A woman who accuses Bill Cosby of sexual assault won't be cross-examined about the lawsuit she filed against him at the comedian's Pennsylvania trial.

A judge on Friday says neither side can introduce evidence about the defamation and sexual battery lawsuit that Cosby settled with Andrea Constand a decade ago.

Montgomery County Judge Steven O'Neill will still let jurors hear excerpts of the deposition Cosby gave before settling the case. That includes his testimony about getting quaaludes to give women before sex.

Constand says Cosby drugged and molested her in 2004.

Veteran criminal lawyer William Brennan says the jury might simply be told the Cosby testimony came in a prior court matter.

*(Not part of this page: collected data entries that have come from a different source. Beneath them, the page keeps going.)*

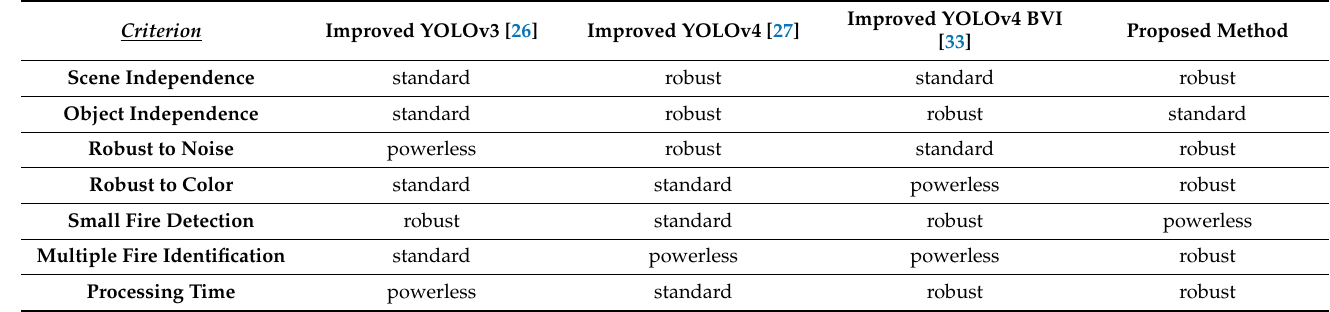
Table 3. Employing many characteristics to evaluate the effectiveness of fire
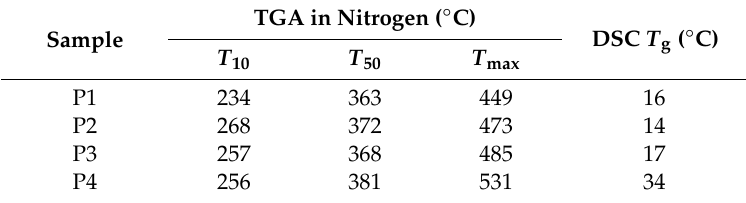
Figure S1 1 H NMR spectra of (a) epoxy soybean oil (ESO) and (b) soybean oil-based polyols (MA-ESO), Figure S2 1 H NMR spectra of (a) soybean oil-based polyols (MA-ESO) and (b) acetoacetylated soybean oil (MA-ESO-TBA). Figure S3 The GPC of acetoacetylated soybean oil, Figure S4 DSC curves indicate the glass transition temperature ( T g ) of the four films. Figure S5 1 H NMR (400 M) spectrum of epoxy soybean oil (ESO), Figure S6 13 C NMR (400 M) spectrum of epoxy soybean oil (ESO),Figure S7 1 H NMR (400 M) spectrum of soybean oil-based polyols (MA-ESO), Figure S8 13 C NMR (400 M) spectrum of soybean oil-based polyols (MA-ESO), Figure S9 1 H NMR (400 M) spectrum of acetoacetylated soybean oil (MA-ESO-TBA), Figure S10 13 C NMR (400 M) spectrum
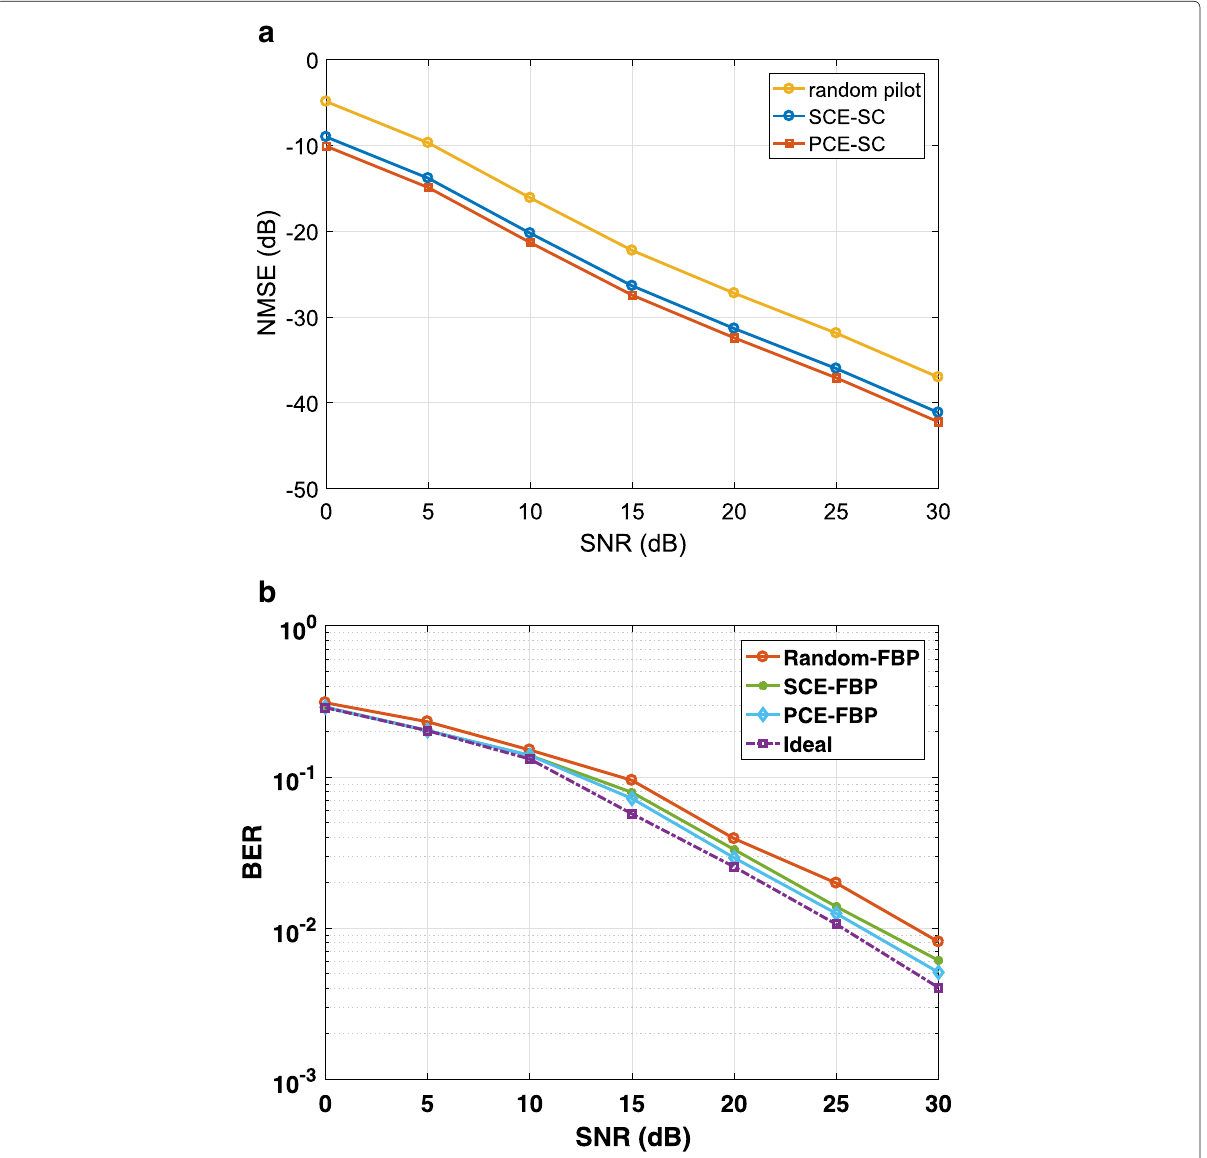
Fig. 4 Comparison of different proposed pilot allocation algorithms utilizing ( a ) NMSE and ( b ) BER performance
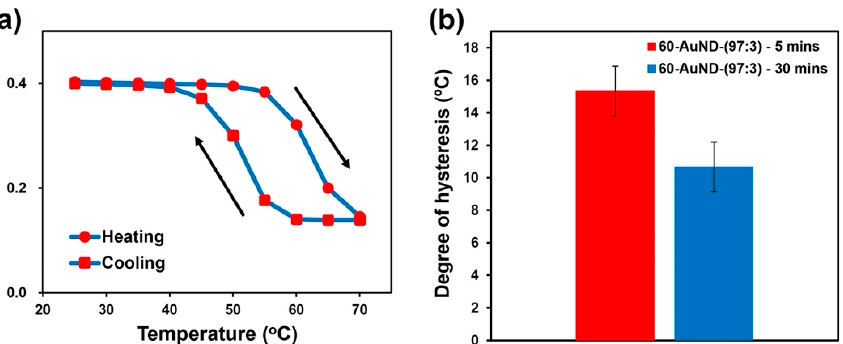
Figure 6. Rate-independent hysteresis of 60-AuND-(97:3): ( a ) the extinction values at 715 nm against temperature changes with a 30 min waiting time for 60-AuND-(97:3); ( b ) a plot of the degree of hysteresis during 5 and 30 min waiting times for 60-AuND-(97:3). The error bars represent standard deviation of the mean ( n = 3).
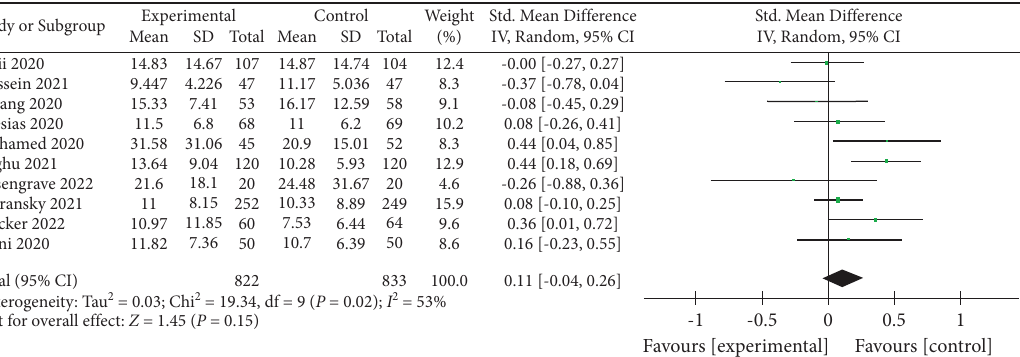
Figure 17: Forest plots for the efect of vitamin C on length of hospital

Cosby is set to go on trial June 5.

___

12:25 p.m.

Jurors at Bill Cosby's sex assault trial in Pennsylvania will hear his explosive deposition testimony about quaaludes but not his references to the supposed aphrodisiac Spanish fly.

The 79-year-old Cosby is accused of drugging and molesting Andrea Constand in 2004. He calls the encounter consensual.

Montgomery County Judge Steven O'Neill also ruled Friday to exclude Constand's lawsuit from evidence at the June 5 trial.

In the decade-old deposition, Cosby said he got seven prescriptions for quaaludes in the 1970s, intending to give to women he was pursuing for sex. The powerful sedatives were banned in 1983.

Cosby wrote in his 1991 book "Childhood" that he and his friends needed the Spanish fly potion because girls were "never in the mood" for them. The defense has called that nothing more than fanciful stories about adolescence.